— start Material provided —

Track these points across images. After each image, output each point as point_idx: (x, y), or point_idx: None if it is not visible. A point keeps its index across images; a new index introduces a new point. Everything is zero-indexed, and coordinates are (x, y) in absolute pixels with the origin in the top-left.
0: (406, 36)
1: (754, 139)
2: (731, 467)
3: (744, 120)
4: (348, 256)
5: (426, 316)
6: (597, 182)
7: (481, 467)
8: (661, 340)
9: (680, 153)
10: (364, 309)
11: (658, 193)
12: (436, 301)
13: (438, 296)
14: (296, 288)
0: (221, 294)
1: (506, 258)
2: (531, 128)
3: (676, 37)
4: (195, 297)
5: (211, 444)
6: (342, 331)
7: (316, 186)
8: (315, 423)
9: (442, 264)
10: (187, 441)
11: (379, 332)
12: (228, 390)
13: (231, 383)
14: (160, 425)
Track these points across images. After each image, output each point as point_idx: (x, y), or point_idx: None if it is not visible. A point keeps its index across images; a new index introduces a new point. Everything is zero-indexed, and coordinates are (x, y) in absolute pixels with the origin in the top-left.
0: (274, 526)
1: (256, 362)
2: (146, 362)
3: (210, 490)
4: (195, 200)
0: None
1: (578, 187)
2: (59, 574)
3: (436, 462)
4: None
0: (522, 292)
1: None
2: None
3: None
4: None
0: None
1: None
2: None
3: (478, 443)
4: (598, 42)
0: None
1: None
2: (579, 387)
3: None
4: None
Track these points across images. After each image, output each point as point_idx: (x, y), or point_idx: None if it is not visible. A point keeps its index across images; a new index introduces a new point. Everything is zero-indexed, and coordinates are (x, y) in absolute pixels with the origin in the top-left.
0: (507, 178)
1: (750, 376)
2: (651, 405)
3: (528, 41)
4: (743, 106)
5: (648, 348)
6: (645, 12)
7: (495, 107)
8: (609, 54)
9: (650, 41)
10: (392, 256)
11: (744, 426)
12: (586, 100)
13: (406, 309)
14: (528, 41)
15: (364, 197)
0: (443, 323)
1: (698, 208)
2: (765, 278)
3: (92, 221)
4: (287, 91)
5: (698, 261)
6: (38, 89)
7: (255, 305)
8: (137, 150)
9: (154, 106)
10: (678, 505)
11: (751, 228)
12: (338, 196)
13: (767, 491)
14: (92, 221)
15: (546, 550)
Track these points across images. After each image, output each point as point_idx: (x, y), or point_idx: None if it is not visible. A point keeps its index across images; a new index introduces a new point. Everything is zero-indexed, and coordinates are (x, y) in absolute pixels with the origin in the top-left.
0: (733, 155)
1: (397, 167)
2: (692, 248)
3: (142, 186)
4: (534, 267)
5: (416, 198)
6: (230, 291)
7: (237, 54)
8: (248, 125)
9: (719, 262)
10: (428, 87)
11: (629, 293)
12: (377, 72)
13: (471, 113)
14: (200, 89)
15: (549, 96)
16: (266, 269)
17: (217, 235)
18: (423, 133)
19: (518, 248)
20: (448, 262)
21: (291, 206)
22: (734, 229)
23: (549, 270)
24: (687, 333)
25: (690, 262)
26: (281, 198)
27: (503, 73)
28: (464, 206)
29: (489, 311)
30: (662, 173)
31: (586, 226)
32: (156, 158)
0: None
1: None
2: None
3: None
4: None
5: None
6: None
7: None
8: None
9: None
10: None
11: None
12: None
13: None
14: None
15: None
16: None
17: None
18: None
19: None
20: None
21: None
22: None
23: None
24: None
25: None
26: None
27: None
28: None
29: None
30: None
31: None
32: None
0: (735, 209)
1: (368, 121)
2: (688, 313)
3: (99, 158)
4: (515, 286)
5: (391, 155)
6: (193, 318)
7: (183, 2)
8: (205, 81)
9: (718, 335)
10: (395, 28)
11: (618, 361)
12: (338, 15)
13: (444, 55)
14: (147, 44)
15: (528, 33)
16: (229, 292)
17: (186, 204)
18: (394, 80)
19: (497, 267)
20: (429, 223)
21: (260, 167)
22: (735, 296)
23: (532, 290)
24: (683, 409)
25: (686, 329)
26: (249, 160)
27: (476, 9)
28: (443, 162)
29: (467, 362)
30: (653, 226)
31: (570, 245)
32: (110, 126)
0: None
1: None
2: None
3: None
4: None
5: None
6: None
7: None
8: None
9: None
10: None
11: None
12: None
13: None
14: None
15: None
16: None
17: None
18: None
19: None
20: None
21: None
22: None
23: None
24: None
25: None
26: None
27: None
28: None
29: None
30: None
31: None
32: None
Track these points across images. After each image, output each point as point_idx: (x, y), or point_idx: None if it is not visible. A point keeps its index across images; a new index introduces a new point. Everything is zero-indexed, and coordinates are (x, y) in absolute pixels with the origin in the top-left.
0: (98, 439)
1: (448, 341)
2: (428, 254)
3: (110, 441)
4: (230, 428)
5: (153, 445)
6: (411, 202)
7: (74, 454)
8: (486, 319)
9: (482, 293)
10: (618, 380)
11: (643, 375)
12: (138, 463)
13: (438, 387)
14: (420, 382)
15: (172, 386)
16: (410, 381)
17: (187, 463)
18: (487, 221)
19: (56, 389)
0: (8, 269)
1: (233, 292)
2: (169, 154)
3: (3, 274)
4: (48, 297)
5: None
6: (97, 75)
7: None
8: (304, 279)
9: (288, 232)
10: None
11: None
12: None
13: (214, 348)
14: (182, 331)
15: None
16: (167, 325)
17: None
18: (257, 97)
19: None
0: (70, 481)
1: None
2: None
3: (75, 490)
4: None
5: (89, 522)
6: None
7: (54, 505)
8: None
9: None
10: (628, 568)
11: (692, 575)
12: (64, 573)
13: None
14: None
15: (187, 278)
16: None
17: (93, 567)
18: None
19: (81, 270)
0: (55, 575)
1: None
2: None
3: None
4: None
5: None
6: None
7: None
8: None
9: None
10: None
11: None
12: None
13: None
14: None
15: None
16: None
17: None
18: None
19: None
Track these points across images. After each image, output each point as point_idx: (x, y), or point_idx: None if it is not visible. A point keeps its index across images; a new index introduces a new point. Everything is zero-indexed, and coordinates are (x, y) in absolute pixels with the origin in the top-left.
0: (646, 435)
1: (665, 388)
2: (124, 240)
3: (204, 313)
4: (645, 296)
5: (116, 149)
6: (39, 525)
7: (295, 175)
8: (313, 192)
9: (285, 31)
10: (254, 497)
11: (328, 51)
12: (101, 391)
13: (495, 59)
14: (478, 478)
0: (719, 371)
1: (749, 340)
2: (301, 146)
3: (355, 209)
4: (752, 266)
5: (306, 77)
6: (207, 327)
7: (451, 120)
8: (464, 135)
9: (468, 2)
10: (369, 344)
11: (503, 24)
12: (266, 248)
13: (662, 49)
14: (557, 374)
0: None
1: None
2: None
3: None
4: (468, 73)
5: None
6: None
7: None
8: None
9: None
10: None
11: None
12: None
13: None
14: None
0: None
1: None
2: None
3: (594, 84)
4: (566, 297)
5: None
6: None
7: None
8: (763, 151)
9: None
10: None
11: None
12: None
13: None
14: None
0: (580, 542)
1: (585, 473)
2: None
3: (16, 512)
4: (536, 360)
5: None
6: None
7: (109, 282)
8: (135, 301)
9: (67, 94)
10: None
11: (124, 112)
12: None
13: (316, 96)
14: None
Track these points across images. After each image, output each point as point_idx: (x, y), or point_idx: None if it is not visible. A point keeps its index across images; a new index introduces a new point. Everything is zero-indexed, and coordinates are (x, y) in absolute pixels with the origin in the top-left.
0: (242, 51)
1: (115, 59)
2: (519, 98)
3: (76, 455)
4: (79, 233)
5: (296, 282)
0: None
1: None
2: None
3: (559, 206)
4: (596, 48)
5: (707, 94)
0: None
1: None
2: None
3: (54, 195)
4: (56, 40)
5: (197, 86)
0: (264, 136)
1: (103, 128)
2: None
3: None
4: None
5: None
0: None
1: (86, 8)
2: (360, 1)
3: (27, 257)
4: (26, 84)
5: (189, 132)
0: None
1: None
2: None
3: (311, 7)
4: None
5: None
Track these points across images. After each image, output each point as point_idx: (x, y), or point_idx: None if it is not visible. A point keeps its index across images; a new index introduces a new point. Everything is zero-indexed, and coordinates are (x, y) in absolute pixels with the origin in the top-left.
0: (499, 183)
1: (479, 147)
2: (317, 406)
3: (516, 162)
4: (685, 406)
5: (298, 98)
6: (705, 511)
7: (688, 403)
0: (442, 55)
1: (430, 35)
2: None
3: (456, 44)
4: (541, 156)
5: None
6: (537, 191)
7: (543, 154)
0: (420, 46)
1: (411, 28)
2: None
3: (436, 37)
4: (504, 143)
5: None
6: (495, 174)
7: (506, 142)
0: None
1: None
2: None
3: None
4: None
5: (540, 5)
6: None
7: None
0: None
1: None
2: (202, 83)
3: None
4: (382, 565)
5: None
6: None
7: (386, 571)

— end Material provided —

— Set task —
Extract the rows from the very first line through the line containing "0: (406, 36)", inclusive, and reproduce them verbatim.

— Solution to the problem —
Track these points across images. After each image, output each point as point_idx: (x, y), or point_idx: None if it is not visible. A point keeps its index across images; a new index introduces a new point. Everything is zero-indexed, and coordinates are (x, y) in absolute pixels with the origin in the top-left.
0: (406, 36)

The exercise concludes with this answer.